Published on the 26/03/2020 | Written by Heather Wright
It doesn’t have to be ground breaking to be life-saving…
The Covid-19 pandemic has created a pivotal time for the digitisation of the healthcare sector, putting a rush on initiatives previously stymied by funding regimes which often don’t recognise the value of innovative tech solutions.
Sharon Hakkennes, Gartner senior director analyst in healthcare, says funding restrictions have been an inherent barrier to the use of digital tech.
“When we operate in health systems that rely on activity-based or volume-based funding it is very hard for services to be reimbursed for some of these more innovative approaches and models of care,” Hakkennes says.
“It’s a chance to look to digital technology to really be innovative.”
But the Covid-19 pandemic has brought with it ‘some good positive moves towards recognising the value of virtual care and funding it from our government’.
Both the Australian and New Zealand governments have served up additional funding for telehealth in the face of the pandemic. New Zealand’s funding included $20 million to support the scaling up of the capacity for GP and community health providers to use technology to conduct consultations online, while in Australia AU$100 million is going towards an increased telehealth response, enabling medical, nursing and mental health staff to deliver services over the phone or via videoconferencing.
Hakkennes says one of the earliest and greatest impacts seen is the use of technology to scale delivery and to provide service delivery as close to a patient’s home as possible. Telehealth consultations and virtual care are kicking in as health providers work to keep patients away from hospitals – and the anyone infected away from the wider population.
“The opportunities we are seeing are as simple as video consultations rather than patients going to their local GP, to more complex uses of digital technology such as chatbots that have AI so that a person is able to enter their system and go through series of questions to determine if they are at risk or not.”
Crucially, those apps, such as UK virtual doctor company Babylon Health’s Covid digital care assistant, also provide instructions on the next steps patients need to take to help triage the flow of patients to prevent hospitals being inundated.
Babylon, whose GP at Hand phone app has been piloted in the NHS, modified its platform to create a new Covid-19 service. The service has been extended to provide a chat-based service and can also monitor a person over time.
“They can report if they are worsening over time and escalate care,” Hakkennes says.
Triage apps and platforms have flooded the market in recent weeks. From Google sister company Verily’s beta Covid screening site, to c19check.com – launched by Aaron Patzer (founder of financial management tool Mint) and his healthcare company, Vital – and the CDC’s Coronavirus Self-checker chatbot offering, which uses Microsoft’s Healthcare Bot service.
The offerings hold the potential to prevent a mass influx of patients to hospital.
Effective triaging of patients holds the potential to prevent a mass influx of patients to hospitals.
“We need to take the learnings from places such as Italy – where one of the challenges was that their health system became inundated – and provide the avenues and opportunities for people to access the right care at the right time, in the right place.”
While much of the app development and triage platform work is taking place internationally Hakkennes says there are positive moves in both New Zealand and Australia when it comes to scaling virtual capabilities, with a ‘significant’ surge in the use of tech to virtualise consultations. But there’s a need to take it further, particularly in terms of remotely monitoring less critical Covid-19 patients at home, she says.
“There is a lot of potential for that care to be provided, with using pulse oximeters or temperature monitoring sensors continuously updating hospitals so they can keep a close eye on remote patients.”
And it’s not a case of building from scratch, with Hakkennes noting that many health services already have remote monitoring services for specific care areas, such as patients with diabetes, chronic lung disease or heart failure, and a number of mature platforms already in market.
“In those health organisations with remote monitoring services it’s a matter of scaling for those capabilities.
“Everyone is working hard together to fast track some deployments.”
Hakkennes says one of the key issues thrown up in the last couple of weeks across Australia and New Zealand has been the need for a better way of ensuring citizens are receiving clear messages.

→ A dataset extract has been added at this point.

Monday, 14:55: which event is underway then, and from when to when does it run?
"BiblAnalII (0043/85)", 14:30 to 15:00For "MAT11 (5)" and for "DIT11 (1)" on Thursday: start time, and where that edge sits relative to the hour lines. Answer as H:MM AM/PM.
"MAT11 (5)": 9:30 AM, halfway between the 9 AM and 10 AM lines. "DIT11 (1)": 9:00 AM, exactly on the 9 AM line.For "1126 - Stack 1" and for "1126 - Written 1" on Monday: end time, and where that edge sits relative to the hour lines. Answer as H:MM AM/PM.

“Certainly, in Australia we have had challenges with getting things right. There are opportunities with apps such as virtual health assistants like the Babylon app, to enable the population to have a tool that is at hand and ready to direct them to the right care.”
“That’s a really important step here as we are still working on the upwards slope of this curve that we need to make sure that patients who need hospital care can access that care and patients who don’t need immediate hospital care are implementing the right protections and getting the right treatment but not inundating higher level care than they need to be.”
Hakkennes says the pandemic will have a long-term impact on healthcare.
“We are going to be modifying the way we care. There is a real opportunity here to consider long term changes in our models of care and how we deliver that care, and really focus on using digital technologies to enable a better experience for patients, better outcomes, more efficient delivery of care and a good clinician experience as well.
“We can use this opportunity to embed some core technologies – like telehealth and virtual care technologies – into the way we work – and also look to some of the many innovations coming out to understand how they can help us be agile as health systems change. It’s a chance to look to digital technology to really be innovative and help us with new ways of working.”